7 works of art on maternity

7 Obras de Arte sobre a Maternidade

Portraits about mother and children
With art often providing a way out of human experience, it is no surprise that maternal relationships and motherhood have been themed by many artists. Being a mother is a complex work and here you will find a selection of artists who explored the theme portraying their own mothers or the intimate moments between mothers and children. In the format of painting, photography and sculpture, discover some of the most famous mothers of art.

1. Arrangement in Gray and Black No.1 by James Abbott Mcneill Whistler, 1871
Arrangement in Gray and Black No. 1, also known as Whistler's Mother, was created by James Mcneill Whistler in 1871. The theme is the mother of the artist, Anna Mcneill Whistler, often called Mona Lisa Victorian. Whistler's mother posed for painting as they lived in London. Currently the painting belongs to Musée d'Orsay in Paris and remains an icon of maternity.

James Abbott Mcneill Whistler | P55.art

2. The Child’s Bath by Mary Cassatt, 1893
The work of American impressionist Mary Cassatt often focused on women's social and private life, with a particular emphasis on the intimate bond between mother and son. This oil painting, The Child’s Batha, which portrays the daily activity, from his mother to bathe his son, is one of Cassatt's most popular works of art. The painter was inspired by the compositions of Japanese woodcuts and traditional engravings, bringing a flat perspective, with bold contours and patterns. The Child’s Bath of Mary Cassatt invites us to observe the intimacy between the woman and the child, who is before us, but in which we do not participate.

Mary Cassatt | P55.art

3. Self-portrait with her daaughter, Julie of Élisabeth Vigee Le Brun, XVIII
Élisabeth Louise Vigee Le Brun is recognized as one of the most important artists in France during the eighteenth century. This painter is known for portraying the evolution of French society, but also explored the bond between mother and son in her work. The most famous example of this is from her own role of mother in two paintings with the same title, Self-Portrait With Her Daughter, Julie. The first was painted in 1787 and the second in 1789. In this iteration, Julie, Brun's daughter, is portrayed to embrace her mother while both look at the viewer with knowledge of the cause. It is a warm portrait inspired by Madonna's paintings from the Alto Renaissance. Currently the work is appreciated for being a portrait about motherhood, but at the time there was a great controversy for Brun to paint themselves to smile and with open mouths, which went against the traditional conventions of painting.

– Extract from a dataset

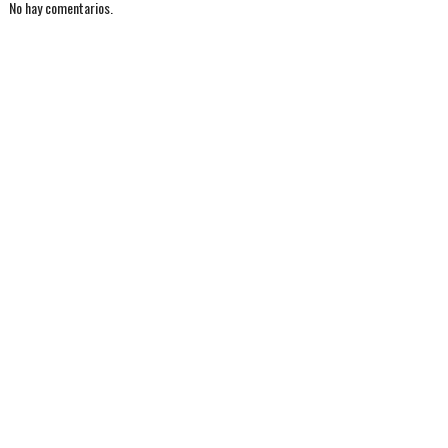
No hay comentarios.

Julie of Élisabeth Vigee Le Brun | P55.art

4. Migrant Mother de Dorothea Lange, 1936
Dorothea Lange was a documentary photographer and American photojournalist, and her images of the great depression consolidated her position as one of the most influential photographers of the twentieth century. This image, titled Migrant Mother, became one of Lange's most emblematic images. The artist photographed Florence Thompson, 32, with her three children. This powerful image has become a symbol of struggle and fortress for millions of other Americans at the time.

Dorothea Lange | P55.art

The Italian artist Giorgio de Chirico was very close to his mother and used to paint portraits of her. Chirico's mother was called Gemma Cavetto, a baroness of Genoa who married Evaristo, a Sicilian of noble origin. In this painting, Chirico portrays his mother with a black dress, with some details and a close look at an empty sky. These details give the portrait of Gemma Cavetto an ambiguity and contrast.

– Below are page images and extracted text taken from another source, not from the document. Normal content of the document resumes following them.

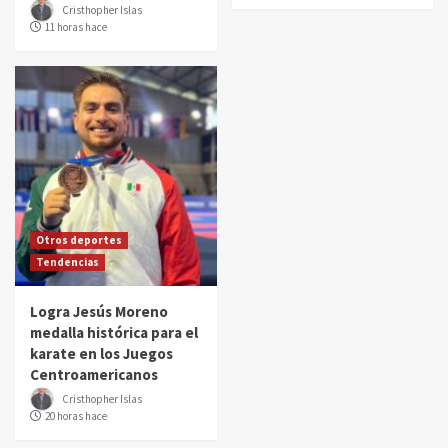
Cristhopher Islas
11 horas hace
Otros deportes
Tendencias
Logra Jesús Moreno
medalla histórica para el
karate en los Juegos
Centroamericanos
Cristhopher Islas
20 horas hace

Giorgio de Chirico | P55.art
6. Maman de Louise Bourgeois, 1999
Louise Bourgeois became known for her sculptures, which vary on scale, from the small to monumental. With almost nine meters high, Maman is one of the artist's most ambitious sculptures. This spider -shaped sculpture is a tribute to her mother, a professional tapestry restorative. However, it is a contradictory choice as a symbol of maternity, as the spider can be protective and predatory, incorporating strength and fragility. The ambiguity is reinforced by the gigantic Maman scale, which hangs over the crowd, perched on legs so high that they look like gothic arches.

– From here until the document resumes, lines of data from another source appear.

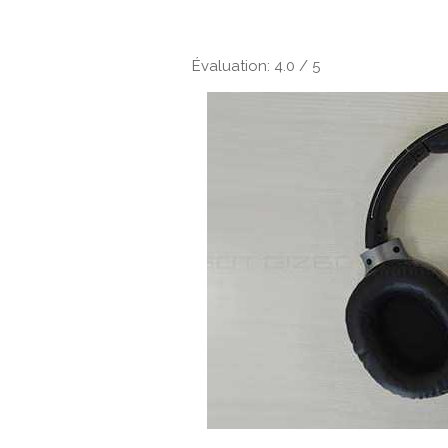
Évaluation: 4.0 / 5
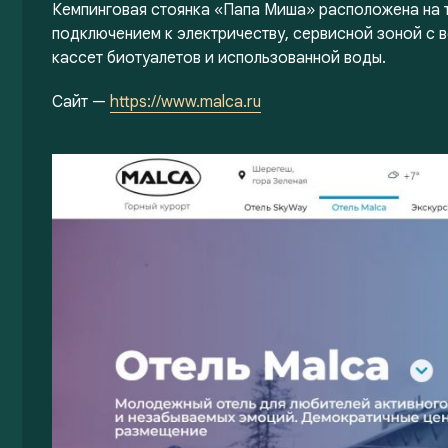
Кемпинговая стоянка «Папа Миша» расположена на 
подключением к электричеству, сервисной зоной с 
кассет биотуалетов и использованной воды.
Сайт —
https://www.malca.ru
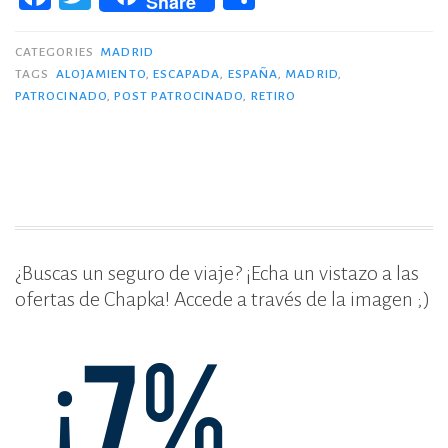
Share
a
w
o
Madrid»
c
it
m
CATEGORIES
MADRID
TAGS
ALOJAMIENTO
,
ESCAPADA
,
ESPAÑA
,
MADRID
,
e
te
p
PATROCINADO
,
POST PATROCINADO
,
RETIRO
b
r
ar
o
ti
o
r
k
¿Buscas un seguro de viaje? ¡Echa un vistazo a las
ofertas de Chapka! Accede a través de la imagen ;)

Louise Bourgeois | P55.art

7. Mother and Child by Henry Moore, 1953
British modernist sculptor Henry Moore addressed the theme of motherhood numerous times. During World War II, the works of motherhood reflected on the mother's most affectionate role, while this bronze focuses more on the child's aggressive needs, being the child practically attacking the mother's breast with her bird - as beak. "I Wanted this to be the Thought the Child Was Trying to Devour Its Parent," said Henry Moore in 1974, "As Thought the Parent, The Mother Had to Hold the Child at Arm's Length." Occasional confrontation is also part of maternity, although it is usually not so violent.